(Bloomberg) -- The International Monetary Fund backed Ethiopia’s plan to rework its debt under the Group of 20 common framework as it reached a staff-level agreement with the government on credit facilities.

“To strengthen debt sustainability, the authorities aim to lower the risk of debt distress rating to moderate by re-profiling debt service obligations,” the lender said in an emailed statement on Tuesday. “In this context, the fund welcomes Ethiopia’s request for debt treatment under the G20 Common Framework.”

Ethiopia announced plans last month to rework its liabilities under the G-20 program that seeks to include private creditors into an agreement on debt relief for countries that need it following the fallout from the coronavirus pandemic. The nation’s Eurobonds plunged the most on record following the revelation, and then partly recovered after the government said it would only approach private creditors as a last resort.

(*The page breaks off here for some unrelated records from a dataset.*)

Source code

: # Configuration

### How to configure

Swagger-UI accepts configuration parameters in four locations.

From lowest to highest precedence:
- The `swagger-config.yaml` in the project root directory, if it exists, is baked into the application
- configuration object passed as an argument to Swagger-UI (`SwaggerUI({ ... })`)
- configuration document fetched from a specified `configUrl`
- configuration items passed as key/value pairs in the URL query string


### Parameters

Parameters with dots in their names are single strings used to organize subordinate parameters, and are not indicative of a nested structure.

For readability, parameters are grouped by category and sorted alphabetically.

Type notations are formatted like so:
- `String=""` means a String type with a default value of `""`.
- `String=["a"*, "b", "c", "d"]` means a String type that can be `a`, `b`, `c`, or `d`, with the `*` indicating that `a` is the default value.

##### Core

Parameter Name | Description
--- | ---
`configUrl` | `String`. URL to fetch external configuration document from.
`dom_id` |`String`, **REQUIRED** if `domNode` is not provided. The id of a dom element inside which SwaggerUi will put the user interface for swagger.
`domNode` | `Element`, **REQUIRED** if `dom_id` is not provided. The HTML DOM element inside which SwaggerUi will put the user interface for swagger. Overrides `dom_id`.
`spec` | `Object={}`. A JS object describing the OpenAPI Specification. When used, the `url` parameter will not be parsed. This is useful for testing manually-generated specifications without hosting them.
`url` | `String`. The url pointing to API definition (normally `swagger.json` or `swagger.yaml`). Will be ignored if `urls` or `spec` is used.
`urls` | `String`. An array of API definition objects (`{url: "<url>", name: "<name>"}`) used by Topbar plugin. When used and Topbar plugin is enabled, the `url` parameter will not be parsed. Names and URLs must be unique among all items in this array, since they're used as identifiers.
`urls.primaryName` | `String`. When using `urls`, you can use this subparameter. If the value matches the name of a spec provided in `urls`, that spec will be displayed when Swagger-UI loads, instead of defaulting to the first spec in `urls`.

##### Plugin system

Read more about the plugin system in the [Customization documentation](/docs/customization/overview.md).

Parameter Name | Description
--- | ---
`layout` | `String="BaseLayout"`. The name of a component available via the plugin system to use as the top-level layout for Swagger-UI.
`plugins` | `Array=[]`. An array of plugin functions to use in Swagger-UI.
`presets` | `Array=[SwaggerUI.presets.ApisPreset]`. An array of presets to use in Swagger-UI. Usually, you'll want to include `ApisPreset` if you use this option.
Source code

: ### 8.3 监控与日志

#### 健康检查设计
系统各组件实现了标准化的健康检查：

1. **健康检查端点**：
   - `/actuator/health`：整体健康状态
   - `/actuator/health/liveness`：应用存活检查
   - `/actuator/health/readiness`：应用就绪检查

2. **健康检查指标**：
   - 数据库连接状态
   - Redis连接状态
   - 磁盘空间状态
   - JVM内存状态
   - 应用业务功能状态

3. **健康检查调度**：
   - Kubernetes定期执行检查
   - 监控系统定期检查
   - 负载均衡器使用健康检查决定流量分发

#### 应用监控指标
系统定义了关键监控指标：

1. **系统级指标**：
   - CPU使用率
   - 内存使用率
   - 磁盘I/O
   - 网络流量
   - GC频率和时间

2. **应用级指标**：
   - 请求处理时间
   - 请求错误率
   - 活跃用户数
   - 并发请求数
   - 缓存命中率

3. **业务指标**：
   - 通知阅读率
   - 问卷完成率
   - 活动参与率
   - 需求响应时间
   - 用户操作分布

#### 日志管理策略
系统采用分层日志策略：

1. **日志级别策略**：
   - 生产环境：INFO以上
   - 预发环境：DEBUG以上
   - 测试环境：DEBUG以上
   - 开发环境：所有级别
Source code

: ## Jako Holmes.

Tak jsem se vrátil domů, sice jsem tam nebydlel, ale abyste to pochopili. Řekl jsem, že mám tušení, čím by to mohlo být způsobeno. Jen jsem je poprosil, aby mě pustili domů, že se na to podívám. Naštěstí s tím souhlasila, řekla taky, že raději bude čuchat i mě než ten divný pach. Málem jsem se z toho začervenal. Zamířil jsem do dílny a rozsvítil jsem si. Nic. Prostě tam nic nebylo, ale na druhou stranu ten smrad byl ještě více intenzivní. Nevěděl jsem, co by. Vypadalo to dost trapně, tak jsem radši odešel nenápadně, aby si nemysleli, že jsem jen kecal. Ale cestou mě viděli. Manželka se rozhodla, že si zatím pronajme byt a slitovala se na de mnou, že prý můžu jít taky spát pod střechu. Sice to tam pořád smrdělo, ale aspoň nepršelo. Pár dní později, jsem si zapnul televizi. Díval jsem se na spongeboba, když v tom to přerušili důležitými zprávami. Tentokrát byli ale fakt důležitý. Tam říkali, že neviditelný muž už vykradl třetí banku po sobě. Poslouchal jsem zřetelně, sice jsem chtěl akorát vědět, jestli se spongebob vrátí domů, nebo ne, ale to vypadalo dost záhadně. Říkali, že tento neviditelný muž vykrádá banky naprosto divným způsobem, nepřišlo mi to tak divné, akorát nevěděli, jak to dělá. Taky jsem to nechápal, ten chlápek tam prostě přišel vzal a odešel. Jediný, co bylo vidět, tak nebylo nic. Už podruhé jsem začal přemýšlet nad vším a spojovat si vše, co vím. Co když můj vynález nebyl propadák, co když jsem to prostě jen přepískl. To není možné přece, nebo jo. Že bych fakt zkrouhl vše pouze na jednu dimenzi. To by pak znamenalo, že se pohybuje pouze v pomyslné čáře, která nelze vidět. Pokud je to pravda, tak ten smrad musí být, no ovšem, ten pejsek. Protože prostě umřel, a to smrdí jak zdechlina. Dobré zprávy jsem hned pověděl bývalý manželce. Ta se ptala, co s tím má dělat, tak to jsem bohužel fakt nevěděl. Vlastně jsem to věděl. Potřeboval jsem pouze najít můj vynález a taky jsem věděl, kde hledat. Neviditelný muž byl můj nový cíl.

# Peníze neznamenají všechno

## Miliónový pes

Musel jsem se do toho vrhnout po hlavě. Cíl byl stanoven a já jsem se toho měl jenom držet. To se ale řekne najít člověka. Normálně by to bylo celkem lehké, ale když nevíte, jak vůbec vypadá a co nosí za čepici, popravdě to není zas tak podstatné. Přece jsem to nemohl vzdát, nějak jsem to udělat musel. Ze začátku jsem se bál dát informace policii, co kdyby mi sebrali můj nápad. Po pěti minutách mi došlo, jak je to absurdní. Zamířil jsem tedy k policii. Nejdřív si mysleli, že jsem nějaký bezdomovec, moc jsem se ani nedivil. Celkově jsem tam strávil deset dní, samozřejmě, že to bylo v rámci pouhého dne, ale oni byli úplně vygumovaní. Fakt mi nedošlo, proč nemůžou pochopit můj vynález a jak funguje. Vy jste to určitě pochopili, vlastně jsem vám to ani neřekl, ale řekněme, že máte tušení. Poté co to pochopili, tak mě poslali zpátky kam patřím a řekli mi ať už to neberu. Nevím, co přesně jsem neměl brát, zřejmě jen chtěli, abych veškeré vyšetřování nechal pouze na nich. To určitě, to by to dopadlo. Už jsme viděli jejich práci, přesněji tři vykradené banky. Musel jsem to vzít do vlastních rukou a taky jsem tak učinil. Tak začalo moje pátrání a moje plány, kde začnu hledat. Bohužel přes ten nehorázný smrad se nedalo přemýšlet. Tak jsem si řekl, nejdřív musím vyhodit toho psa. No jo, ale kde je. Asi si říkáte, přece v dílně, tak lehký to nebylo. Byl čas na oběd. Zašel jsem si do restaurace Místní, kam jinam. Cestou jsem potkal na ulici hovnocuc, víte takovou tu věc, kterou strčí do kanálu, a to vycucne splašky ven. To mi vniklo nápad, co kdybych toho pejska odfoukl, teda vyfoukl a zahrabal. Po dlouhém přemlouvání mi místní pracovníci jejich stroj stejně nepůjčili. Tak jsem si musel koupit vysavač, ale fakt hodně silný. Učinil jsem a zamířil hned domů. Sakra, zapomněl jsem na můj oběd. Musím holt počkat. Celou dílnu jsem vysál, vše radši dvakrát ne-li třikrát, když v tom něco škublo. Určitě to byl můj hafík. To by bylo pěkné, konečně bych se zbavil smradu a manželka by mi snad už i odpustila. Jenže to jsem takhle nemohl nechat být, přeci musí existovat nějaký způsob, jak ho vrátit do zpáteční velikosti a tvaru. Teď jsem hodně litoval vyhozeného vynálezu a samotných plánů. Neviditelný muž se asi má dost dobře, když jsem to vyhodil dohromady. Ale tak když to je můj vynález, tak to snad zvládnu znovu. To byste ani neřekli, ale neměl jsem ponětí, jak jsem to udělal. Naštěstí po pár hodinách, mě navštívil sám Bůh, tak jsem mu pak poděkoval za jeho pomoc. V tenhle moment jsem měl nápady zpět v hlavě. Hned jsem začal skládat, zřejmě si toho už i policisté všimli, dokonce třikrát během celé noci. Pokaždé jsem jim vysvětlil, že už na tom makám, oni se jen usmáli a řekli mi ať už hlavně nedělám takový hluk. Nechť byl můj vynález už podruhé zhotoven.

The IMF reached a staff-level agreement with Ethiopia on policy measures for the completion of the first and second reviews under the Extended Credit Facility and Extended Fund Facility arrangements, according to the statement.

“Risks to the economic outlook are tilted to the downside,” the IMF said, projecting economic growth of 2% in 2020-21 and 8.7% in the following fiscal year.

Several economic and political uncertainties have hit the Horn of Africa nation from the pandemic to war in the northern Tigray region and a desert locust invasion.

“A modest fiscal expansion is envisaged this fiscal year to accommodate the humanitarian assistance and reconstruction needs,” Sonali Jain-Chandra. who led the IMF staff team, said in the statement. “At the same time, the authorities are now moving to enhance domestic revenue mobilization.”